Hearst Corp.-owned women’s magazine Cosmopolitan, for example, recently published a 14-page Glossi titled “Sexiest. Summer. Ever.” that featured photo spreads of swimsuits and makeup tips with links to full articles on Cosmopolitan.com.

Tim Hanlon, founder and chief executive of Chicago media consulting firm Vertere Group, said Glossi is tapping into a growing trend.

“Brands and advertisers increasingly fancy themselves as storytellers, as content creators and distributors,” he said. “In the digital world, the ability to become a taste maker and become a storyteller is easier than ever before.”

With the latest update, Glossi now allows people to display their magazines through its iPad app. The company also launched a feature called a “digital magazine stand,” which allows them to showcase a collection of Glossies on their Facebook page or blog.
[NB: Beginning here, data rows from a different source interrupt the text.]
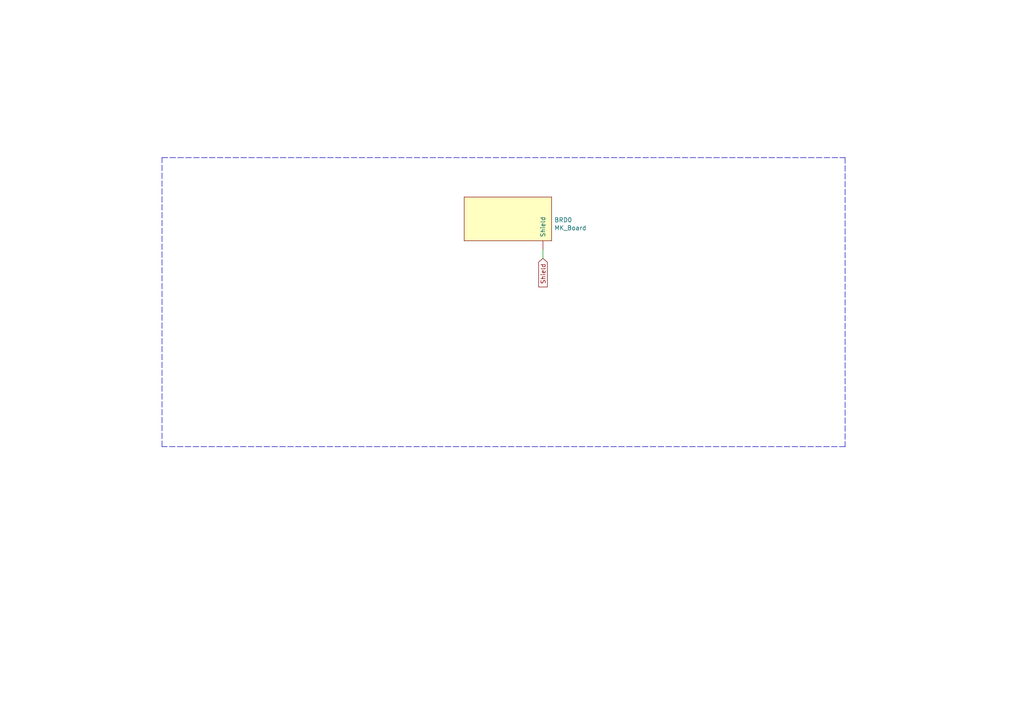
<source format=kicad_sch>
(kicad_sch (version 20211123) (generator eeschema)

  (uuid 00f96ac0-aaf4-4765-a792-3cd963420dc4)

  (paper "A4")

  (title_block
    (title "0x42")
    (date "2020-09-16")
    (rev "0")
    (company "plut0nium")
    (comment 2 "- USB-C, per-key LED backlight, encoder")
    (comment 3 "- For MX-style switches")
    (comment 4 "60% Ortholinear Mechanical Keyboard")
  )

  


  (wire (pts (xy 157.48 72.39) (xy 157.48 74.93))
    (stroke (width 0) (type default) (color 0 0 0 0))
    (uuid 0e374470-e3fa-408d-9bb9-2ae5c4fd7bb2)
  )
  (polyline (pts (xy 46.99 45.72) (xy 245.11 45.72))
    (stroke (width 0) (type default) (color 0 0 0 0))
    (uuid 1c68d538-4745-4c15-8e6c-7ff85e345aa2)
  )
  (polyline (pts (xy 245.11 129.54) (xy 46.99 129.54))
    (stroke (width 0) (type default) (color 0 0 0 0))
    (uuid 3270da43-96ee-4cdb-a00a-48d32cd6da29)
  )
  (polyline (pts (xy 46.99 129.54) (xy 46.99 45.72))
    (stroke (width 0) (type default) (color 0 0 0 0))
    (uuid 57c7b30f-27a8-4479-80bb-6b3a7ab80405)
  )
  (polyline (pts (xy 245.11 45.72) (xy 245.11 129.54))
    (stroke (width 0) (type default) (color 0 0 0 0))
    (uuid a0dc17d8-da41-4de4-a2bc-95faff6ef0c7)
  )

  (global_label "Shield" (shape input) (at 157.48 74.93 270) (fields_autoplaced)
    (effects (font (size 1.27 1.27)) (justify right))
    (uuid e47e6c5b-ee20-4de9-966b-f04939f38608)
    (property "Intersheet References" "${INTERSHEET_REFS}" (id 0) (at 0 0 0)
      (effects (font (size 1.27 1.27)) hide)
    )
  )

  (symbol (lib_id "0xLib_MK:MK_Board") (at 147.32 63.5 0) (unit 1)
    (in_bom yes) (on_board yes)
    (uuid 00000000-0000-0000-0000-0000601b4087)
    (property "Reference" "BRD0" (id 0) (at 160.7312 63.8048 0)
      (effects (font (size 1.27 1.27)) (justify left))
    )
    (property "Value" "MK_Board" (id 1) (at 160.7312 66.1162 0)
      (effects (font (size 1.27 1.27)) (justify left))
    )
    (property "Footprint" "0xLib_MK_Boards:60_Outline_Ortho" (id 2) (at 147.32 63.5 0)
      (effects (font (size 1.27 1.27)) hide)
    )
    (property "Datasheet" "" (id 3) (at 147.32 63.5 0)
      (effects (font (size 1.27 1.27)) hide)
    )
    (pin "1" (uuid d7cb79fc-f856-426b-9da4-7288f57b3be8))
  )
)

</source>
Previously they would have had to link to each Glossi individually.

The company now allows people to monetize their magazines by embedding links to e-commerce sites. (A publisher will make a commission if someone goes to that link and then buys a product.)

By adding these features, Glossi is prepping to begin charging a subscription fee. The company plans to keep a basic version of Glossi free but will charge for use of the professional tools such as monetization and distribution.

In the meantime, the company continues to operate ThisNext.com and StyleHive.com as almost an afterthought, using the dwindling revenue from the sites to help retain top engineers and build Glossi’s publishing platform.

Anthem partner Woodward said there are no regrets pivoting the company away from its out-of-date websites.

“The actuality is that things don’t always go as planned; in fact, they seldom do,” he said. “ThisNext was a good business, but we wanted to swing for it.”